I also wish to acknowledge Womens Law Project which, along with Women in Transition, developed the Child Support Project to inform, assist, and train divorced women trying to obtain child support. Womens Law Project, whose current director is Carol Tracy, continues to do excellent work counseling women on child support and other issues related to divorce. Dabne Miller expertly directs the hotline which assists divorced women and others in negotiating for child support and other resources to which they are entitled.
My colleagues in Womens Studies at the University of Pennsylvania, Carroll Smith-Rosenberg, Janice Madden, and Luz Marin, gave me valuable moral support. Sociology Department colleagues, Elijah Anderson, Jerry Jacobs, and Robin Leidner, read parts of this manuscript and gave me helpful feedback and encouragement, as did Barbara Woodhouse of the Penn Law School. Michelle Fine of CUNY Graduate Center and Vicki Smith of the University of California at Davis also read parts of the manuscript and offered welcome suggestions. I am grateful to Ann Freedman for her patience in explaining legal issues to me and for making excellent suggestions regarding parts of the manuscript. Dabne Miller provided valuable comments on the child support system, and an anonymous reviewer made some very good points about an earlier draft.

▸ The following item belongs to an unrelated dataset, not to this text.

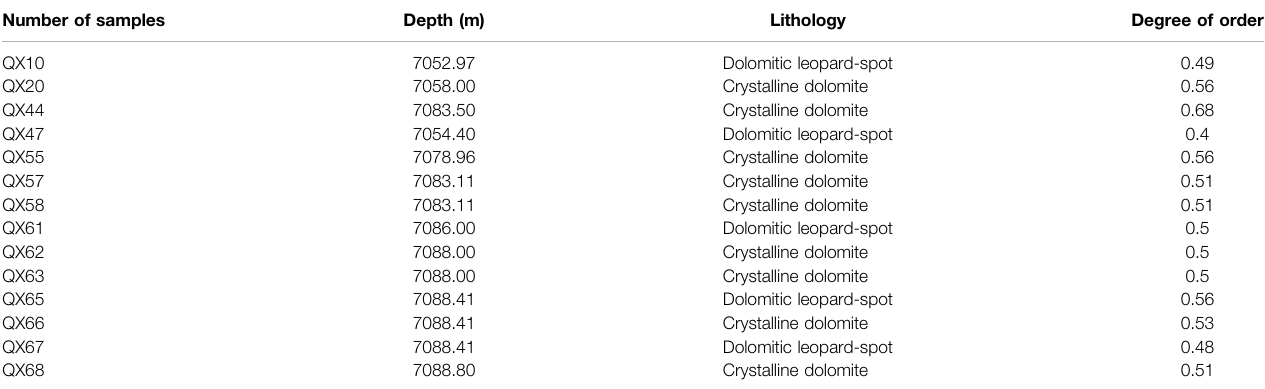
TABLE 3 | Order degree test data of dolomites of Qixia Formation in the study area. Number of samples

I want to thank Tanya Koropeckyj-Cox for doing an excellent job preparing the tables for this book and for offering invaluable suggestions about the data analysis and the findings. Barbara Goldoftas provided superb editing, and Myra Marx Ferree, the editor of the Perspectives on Gender series, made astute suggestions for improving the manuscript. Jayne Fargnoli, Sociology Editor at Routledge, was very supportive throughout the publication process, as were friends David Kairys and Mary Anne Layden. Xan Griswold provided cheerful and expert help in preparing the manuscript at a critical juncture, and Jennifer Fields and Christine Min helped with last minute book preparation. Of course none of these people are responsible for any errors in the findings or their interpretation.
My family has provided essential and loving support. My husband Bruce always believed in the project, was there to talk about the issues, and helped make sure I could finish the book. With great skill he cheerfully kept our family life going when I was buried in data. Our sons Ethan and Joshua, always lively, interesting, and fun, generously gave me sympathy and support. Thanks also to friends at Taylors Lane, to Julie Forsythe and all the folks at Small Meadows, and to other members of my family for just being there.